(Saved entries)
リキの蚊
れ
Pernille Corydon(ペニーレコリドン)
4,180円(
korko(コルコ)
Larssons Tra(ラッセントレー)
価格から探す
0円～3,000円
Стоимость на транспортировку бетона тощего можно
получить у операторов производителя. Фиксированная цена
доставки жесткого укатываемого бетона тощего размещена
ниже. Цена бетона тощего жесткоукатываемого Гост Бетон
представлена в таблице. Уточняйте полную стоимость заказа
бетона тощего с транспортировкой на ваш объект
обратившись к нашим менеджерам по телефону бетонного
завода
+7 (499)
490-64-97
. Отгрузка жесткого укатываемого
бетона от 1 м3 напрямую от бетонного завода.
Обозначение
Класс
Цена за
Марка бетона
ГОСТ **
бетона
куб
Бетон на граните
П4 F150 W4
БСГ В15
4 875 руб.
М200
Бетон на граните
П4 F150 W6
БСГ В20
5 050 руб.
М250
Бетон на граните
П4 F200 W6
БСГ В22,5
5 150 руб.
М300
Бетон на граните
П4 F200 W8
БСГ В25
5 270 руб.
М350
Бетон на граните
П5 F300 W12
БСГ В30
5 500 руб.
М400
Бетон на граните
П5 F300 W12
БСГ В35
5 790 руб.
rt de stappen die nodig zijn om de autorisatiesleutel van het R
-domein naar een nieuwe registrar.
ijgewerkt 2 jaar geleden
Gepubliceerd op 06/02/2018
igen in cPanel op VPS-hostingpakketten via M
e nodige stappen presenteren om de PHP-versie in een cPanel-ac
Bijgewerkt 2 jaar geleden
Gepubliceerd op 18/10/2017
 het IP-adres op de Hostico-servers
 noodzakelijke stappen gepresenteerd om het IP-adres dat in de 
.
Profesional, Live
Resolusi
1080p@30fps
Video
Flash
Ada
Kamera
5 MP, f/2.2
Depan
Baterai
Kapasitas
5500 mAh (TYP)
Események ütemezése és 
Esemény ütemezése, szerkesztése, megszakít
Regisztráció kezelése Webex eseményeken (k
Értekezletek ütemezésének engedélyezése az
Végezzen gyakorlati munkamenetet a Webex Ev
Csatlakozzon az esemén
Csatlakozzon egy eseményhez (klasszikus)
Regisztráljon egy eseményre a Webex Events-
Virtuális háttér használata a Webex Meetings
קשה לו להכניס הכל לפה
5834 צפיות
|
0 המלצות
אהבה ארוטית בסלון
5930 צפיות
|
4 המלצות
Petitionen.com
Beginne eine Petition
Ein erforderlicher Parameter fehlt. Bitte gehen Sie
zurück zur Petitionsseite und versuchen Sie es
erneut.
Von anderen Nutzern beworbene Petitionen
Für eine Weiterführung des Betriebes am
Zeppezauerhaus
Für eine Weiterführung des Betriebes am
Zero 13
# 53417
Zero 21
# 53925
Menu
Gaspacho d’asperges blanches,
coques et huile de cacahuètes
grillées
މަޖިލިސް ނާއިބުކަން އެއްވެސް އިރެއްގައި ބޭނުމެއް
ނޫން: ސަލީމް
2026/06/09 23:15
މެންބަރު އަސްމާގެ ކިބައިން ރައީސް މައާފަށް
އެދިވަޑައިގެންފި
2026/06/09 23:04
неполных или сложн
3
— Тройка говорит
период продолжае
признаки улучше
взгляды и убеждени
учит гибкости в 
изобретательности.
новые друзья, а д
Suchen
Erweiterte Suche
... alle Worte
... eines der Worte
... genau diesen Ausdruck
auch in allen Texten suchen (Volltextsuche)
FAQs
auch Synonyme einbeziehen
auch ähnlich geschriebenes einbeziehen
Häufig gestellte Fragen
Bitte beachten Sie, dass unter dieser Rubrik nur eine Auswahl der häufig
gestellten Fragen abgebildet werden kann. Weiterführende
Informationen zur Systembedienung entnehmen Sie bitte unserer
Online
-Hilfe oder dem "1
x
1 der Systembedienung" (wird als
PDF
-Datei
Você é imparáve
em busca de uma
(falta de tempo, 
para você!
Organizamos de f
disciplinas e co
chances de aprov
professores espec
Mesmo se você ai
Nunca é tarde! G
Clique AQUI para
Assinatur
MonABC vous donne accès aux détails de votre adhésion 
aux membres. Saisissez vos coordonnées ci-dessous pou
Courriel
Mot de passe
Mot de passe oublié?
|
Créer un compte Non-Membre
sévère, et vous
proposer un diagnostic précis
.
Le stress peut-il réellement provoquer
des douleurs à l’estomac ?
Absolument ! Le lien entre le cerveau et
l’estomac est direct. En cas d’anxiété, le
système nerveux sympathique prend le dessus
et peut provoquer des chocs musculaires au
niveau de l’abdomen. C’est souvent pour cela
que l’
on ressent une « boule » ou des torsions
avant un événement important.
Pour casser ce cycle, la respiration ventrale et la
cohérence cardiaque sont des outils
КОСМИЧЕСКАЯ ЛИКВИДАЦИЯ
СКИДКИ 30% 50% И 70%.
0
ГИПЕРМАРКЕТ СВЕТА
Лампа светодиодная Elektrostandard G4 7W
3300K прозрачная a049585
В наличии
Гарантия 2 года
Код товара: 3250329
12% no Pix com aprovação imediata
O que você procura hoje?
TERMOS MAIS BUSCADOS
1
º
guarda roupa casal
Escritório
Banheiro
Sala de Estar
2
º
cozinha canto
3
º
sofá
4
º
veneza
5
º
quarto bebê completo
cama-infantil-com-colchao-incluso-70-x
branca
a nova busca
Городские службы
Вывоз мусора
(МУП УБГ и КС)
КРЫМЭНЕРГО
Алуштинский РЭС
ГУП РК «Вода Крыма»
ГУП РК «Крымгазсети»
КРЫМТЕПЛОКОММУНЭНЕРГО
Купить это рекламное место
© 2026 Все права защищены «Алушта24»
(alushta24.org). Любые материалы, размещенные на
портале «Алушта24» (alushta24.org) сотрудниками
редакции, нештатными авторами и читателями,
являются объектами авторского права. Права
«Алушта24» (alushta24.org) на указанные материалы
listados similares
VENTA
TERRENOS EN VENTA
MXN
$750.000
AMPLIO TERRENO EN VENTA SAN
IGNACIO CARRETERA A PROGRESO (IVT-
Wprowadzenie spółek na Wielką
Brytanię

WORK TASK
Write out every line of the listing above as a numbered list, leaving out any blank lines.

RESPONSE AREA
1. リキの蚊
2. れ
3. Pernille Corydon(ペニーレコリドン)
4. 4,180円(
5. korko(コルコ)
6. Larssons Tra(ラッセントレー)
7. 価格から探す
8. 0円～3,000円
9. Стоимость на транспортировку бетона тощего можно
10. получить у операторов производителя. Фиксированная цена
11. доставки жесткого укатываемого бетона тощего размещена
12. ниже. Цена бетона тощего жесткоукатываемого Гост Бетон
13. представлена в таблице. Уточняйте полную стоимость заказа
14. бетона тощего с транспортировкой на ваш объект
15. обратившись к нашим менеджерам по телефону бетонного
16. завода
17. +7 (499)
18. 490-64-97
19. . Отгрузка жесткого укатываемого
20. бетона от 1 м3 напрямую от бетонного завода.
21. Обозначение
22. Класс
23. Цена за
24. Марка бетона
25. ГОСТ **
26. бетона
27. куб
28. Бетон на граните
29. П4 F150 W4
30. БСГ В15
31. 4 875 руб.
32. М200
33. Бетон на граните
34. П4 F150 W6
35. БСГ В20
36. 5 050 руб.
37. М250
38. Бетон на граните
39. П4 F200 W6
40. БСГ В22,5
41. 5 150 руб.
42. М300
43. Бетон на граните
44. П4 F200 W8
45. БСГ В25
46. 5 270 руб.
47. М350
48. Бетон на граните
49. П5 F300 W12
50. БСГ В30
51. 5 500 руб.
52. М400
53. Бетон на граните
54. П5 F300 W12
55. БСГ В35
56. 5 790 руб.
57. rt de stappen die nodig zijn om de autorisatiesleutel van het R
58. -domein naar een nieuwe registrar.
59. ijgewerkt 2 jaar geleden
60. Gepubliceerd op 06/02/2018
61. igen in cPanel op VPS-hostingpakketten via M
62. e nodige stappen presenteren om de PHP-versie in een cPanel-ac
63. Bijgewerkt 2 jaar geleden
64. Gepubliceerd op 18/10/2017
65.  het IP-adres op de Hostico-servers
66.  noodzakelijke stappen gepresenteerd om het IP-adres dat in de 
67. .
68. Profesional, Live
69. Resolusi
70. 1080p@30fps
71. Video
72. Flash
73. Ada
74. Kamera
75. 5 MP, f/2.2
76. Depan
77. Baterai
78. Kapasitas
79. 5500 mAh (TYP)
80. Események ütemezése és 
81. Esemény ütemezése, szerkesztése, megszakít
82. Regisztráció kezelése Webex eseményeken (k
83. Értekezletek ütemezésének engedélyezése az
84. Végezzen gyakorlati munkamenetet a Webex Ev
85. Csatlakozzon az esemén
86. Csatlakozzon egy eseményhez (klasszikus)
87. Regisztráljon egy eseményre a Webex Events-
88. Virtuális háttér használata a Webex Meetings
89. קשה לו להכניס הכל לפה
90. 5834 צפיות
91. |
92. 0 המלצות
93. אהבה ארוטית בסלון
94. 5930 צפיות
95. |
96. 4 המלצות
97. Petitionen.com
98. Beginne eine Petition
99. Ein erforderlicher Parameter fehlt. Bitte gehen Sie
100. zurück zur Petitionsseite und versuchen Sie es
101. erneut.
102. Von anderen Nutzern beworbene Petitionen
103. Für eine Weiterführung des Betriebes am
104. Zeppezauerhaus
105. Für eine Weiterführung des Betriebes am
106. Zero 13
107. # 53417
108. Zero 21
109. # 53925
110. Menu
111. Gaspacho d’asperges blanches,
112. coques et huile de cacahuètes
113. grillées
114. މަޖިލިސް ނާއިބުކަން އެއްވެސް އިރެއްގައި ބޭނުމެއް
115. ނޫން: ސަލީމް
116. 2026/06/09 23:15
117. މެންބަރު އަސްމާގެ ކިބައިން ރައީސް މައާފަށް
118. އެދިވަޑައިގެންފި
119. 2026/06/09 23:04
120. неполных или сложн
121. 3
122. — Тройка говорит
123. период продолжае
124. признаки улучше
125. взгляды и убеждени
126. учит гибкости в 
127. изобретательности.
128. новые друзья, а д
129. Suchen
130. Erweiterte Suche
131. ... alle Worte
132. ... eines der Worte
133. ... genau diesen Ausdruck
134. auch in allen Texten suchen (Volltextsuche)
135. FAQs
136. auch Synonyme einbeziehen
137. auch ähnlich geschriebenes einbeziehen
138. Häufig gestellte Fragen
139. Bitte beachten Sie, dass unter dieser Rubrik nur eine Auswahl der häufig
140. gestellten Fragen abgebildet werden kann. Weiterführende
141. Informationen zur Systembedienung entnehmen Sie bitte unserer
142. Online
143. -Hilfe oder dem "1
144. x
145. 1 der Systembedienung" (wird als
146. PDF
147. -Datei
148. Você é imparáve
149. em busca de uma
150. (falta de tempo, 
151. para você!
152. Organizamos de f
153. disciplinas e co
154. chances de aprov
155. professores espec
156. Mesmo se você ai
157. Nunca é tarde! G
158. Clique AQUI para
159. Assinatur
160. MonABC vous donne accès aux détails de votre adhésion 
161. aux membres. Saisissez vos coordonnées ci-dessous pou
162. Courriel
163. Mot de passe
164. Mot de passe oublié?
165. |
166. Créer un compte Non-Membre
167. sévère, et vous
168. proposer un diagnostic précis
169. .
170. Le stress peut-il réellement provoquer
171. des douleurs à l’estomac ?
172. Absolument ! Le lien entre le cerveau et
173. l’estomac est direct. En cas d’anxiété, le
174. système nerveux sympathique prend le dessus
175. et peut provoquer des chocs musculaires au
176. niveau de l’abdomen. C’est souvent pour cela
177. que l’
178. on ressent une « boule » ou des torsions
179. avant un événement important.
180. Pour casser ce cycle, la respiration ventrale et la
181. cohérence cardiaque sont des outils
182. КОСМИЧЕСКАЯ ЛИКВИДАЦИЯ
183. СКИДКИ 30% 50% И 70%.
184. 0
185. ГИПЕРМАРКЕТ СВЕТА
186. Лампа светодиодная Elektrostandard G4 7W
187. 3300K прозрачная a049585
188. В наличии
189. Гарантия 2 года
190. Код товара: 3250329
191. 12% no Pix com aprovação imediata
192. O que você procura hoje?
193. TERMOS MAIS BUSCADOS
194. 1
195. º
196. guarda roupa casal
197. Escritório
198. Banheiro
199. Sala de Estar
200. 2
201. º
202. cozinha canto
203. 3
204. º
205. sofá
206. 4
207. º
208. veneza
209. 5
210. º
211. quarto bebê completo
212. cama-infantil-com-colchao-incluso-70-x
213. branca
214. a nova busca
215. Городские службы
216. Вывоз мусора
217. (МУП УБГ и КС)
218. КРЫМЭНЕРГО
219. Алуштинский РЭС
220. ГУП РК «Вода Крыма»
221. ГУП РК «Крымгазсети»
222. КРЫМТЕПЛОКОММУНЭНЕРГО
223. Купить это рекламное место
224. © 2026 Все права защищены «Алушта24»
225. (alushta24.org). Любые материалы, размещенные на
226. портале «Алушта24» (alushta24.org) сотрудниками
227. редакции, нештатными авторами и читателями,
228. являются объектами авторского права. Права
229. «Алушта24» (alushta24.org) на указанные материалы
230. listados similares
231. VENTA
232. TERRENOS EN VENTA
233. MXN
234. $750.000
235. AMPLIO TERRENO EN VENTA SAN
236. IGNACIO CARRETERA A PROGRESO (IVT-
237. Wprowadzenie spółek na Wielką
238. Brytanię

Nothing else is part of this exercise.